- Exercise brief
Revise the passage about hats below from the section starting at "So, I went back" and ending at "for simple hatness.", replacing "Deerstalker" with "Fedora".

- Selected text
-- -- --

I’ve spent over 25 years looking for The Right Hat. In the minor disaster my wife politely calls “your study” I probably have close to 100 hats tucked away. Some were gifts; others I’ve purchased. At one point some of them were The Right Hat, but then either the times or my requirements or some other illumination of Hat Rightness changed and they became simply hats.

I have some pretty cool ones that really should have remained Right. The first was a grey tweed English driving cap from Eddie Bauer. I wore this for my first two or three steelhead seasons. It was low profile and warm, and topped off the swagger that often accompanied me into the Log Cabin Pub. But it didn’t work well when the sun angled into my eyes late in the day, as the English cap lacks a long bill. Plus it was so well insulated that if the ambient temperature got above 45 degrees it would become an instant sweat factory.

So, I went back to the rack, and found the next Right Hat, a Deerstalker festooned with flies—mostly of the steelhead and salmon variety: large, garish, and barbed so they wouldn’t fall out. This hat was a gift from and homage to the great Scots Speycaster Derek Brown, and I wore it for several steelhead seasons. There’s a picture on my bookshelf at work of me in this hat accompanied by a rather large Thompson River steelhead. The hat looks goofy, something I liked back when I wore it a lot and didn’t take myself too seriously. But like the Bauer, it lacked a substantial bill, making it less than perfect on bright days, so it too was destined for simple hatness.

-- -- --

- Information provided

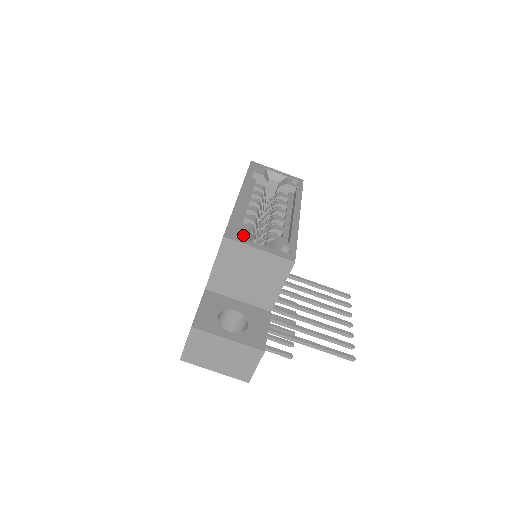
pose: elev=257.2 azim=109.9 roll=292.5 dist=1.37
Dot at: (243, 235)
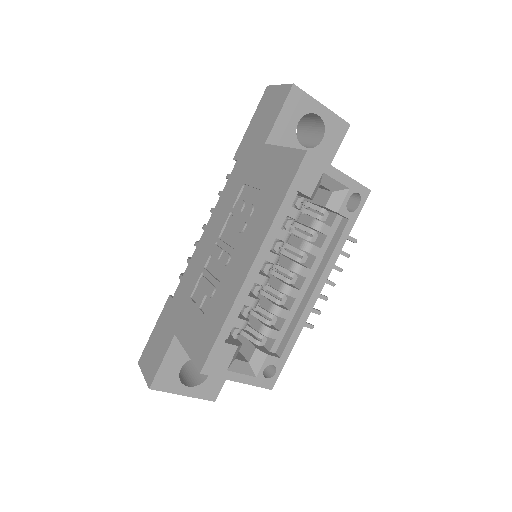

-- -- --

- Result of this task
So, I went back to the rack, and found the next Right Hat, a Fedora festooned with flies—mostly of the steelhead and salmon variety: large, garish, and barbed so they wouldn’t fall out. This hat was a gift from and homage to the great Scots Speycaster Derek Brown, and I wore it for several steelhead seasons. There’s a picture on my bookshelf at work of me in this hat accompanied by a rather large Thompson River steelhead. The hat looks goofy, something I liked back when I wore it a lot and didn’t take myself too seriously. But like the Bauer, it lacked a substantial bill, making it less than perfect on bright days, so it too was destined for simple hatness.